June 13, 2021 7:09:16 pm
By Dr Vanshika Gupta Adukia
The Government of India recently gave its approval to administer the COVID-19 vaccination to lactating women, who wish to take the dose. This approval comes after consistent backing and recommendations from The Federation of Obstetric & Gynecological Societies of India (FOGSI) and The National Expert Group on Vaccine Administration for COVID-19 (NEGVAC). Both bodies state that the “benefits of the vaccine outweigh the risks” and therefore women who are breastfeeding must be educated about the vaccine and given the choice to make an informed decision.
Several lactating mothers find themselves in a dilemma regarding their next step with respect to the vaccine. Their major concerns revolve around the impact of the vaccine on their breastmilk supply and its effect on the infant.
For all such breastfeeding mothers it could prove to be assuring that many paediatricians across the country have further stated that vaccinating lactating mothers could help provide infants with antibodies via breast milk. This would further help build relative immunity against the virus in these children.
Recently, this reasoning was also backed by the President of the Indian Society of Clinical Research (ISCR), stating that vaccinating lactating mums gives protection against the virus for two as she is breastfeeding her baby.
Although there is limited data on the effect of the Indian vaccine on lactating women, it would be noteworthy that both vaccines available in India are non-live vaccines. Additionally, the spike protein used for these vaccines is being made using technology that is time-tested. Hence, it is believed that both the non-live Indian vaccines will not get excreted in breastmilk or be absorbed by infants.
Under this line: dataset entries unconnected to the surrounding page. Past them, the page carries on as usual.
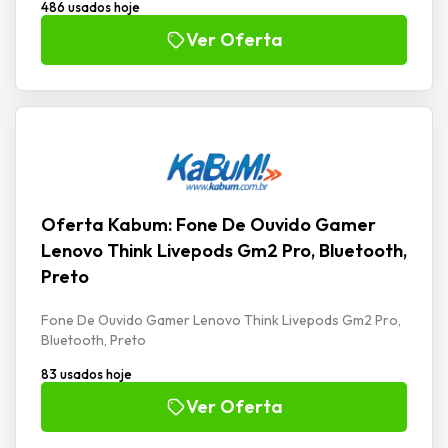
486 usados hoje
Ver Oferta
Oferta Kabum: Fone De Ouvido Gamer
Lenovo Think Livepods Gm2 Pro, Bluetooth,
Preto
Fone De Ouvido Gamer Lenovo Think Livepods Gm2 Pro,
Bluetooth, Preto
83 usados hoje
Ver Oferta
Another point of discussion among breastfeeding mothers is to consider weaning their babies off breast milk in order to take the vaccine. Many misleading sources have been claiming that one must pause the process of breastfeeding for a couple of days post-vaccination, which are false claims and not medically supported. Contrary to this, it must be kept in mind that for infants under the age of six months, breast milk is the primary source of nutrition and highly recommended as their main source of food.
For those who still wish to take a gap from giving breastmilk in the immediate days post-vaccination, it is recommended that they look at offering previously expressed and stored breast milk to the infant during that time-frame. This will help ease the mother’s mind of any doubts that she may have but also look after the infant’s nutritional needs without negatively impacting the breastfeeding journey.
Vaccination in no way should be the reason to discontinue breastfeeding at any point.
(The writer is a Pregnancy/Childbirth and Lactation Specialist, Pelvic Floor Physiotherapist and the Founder of Therhappy.)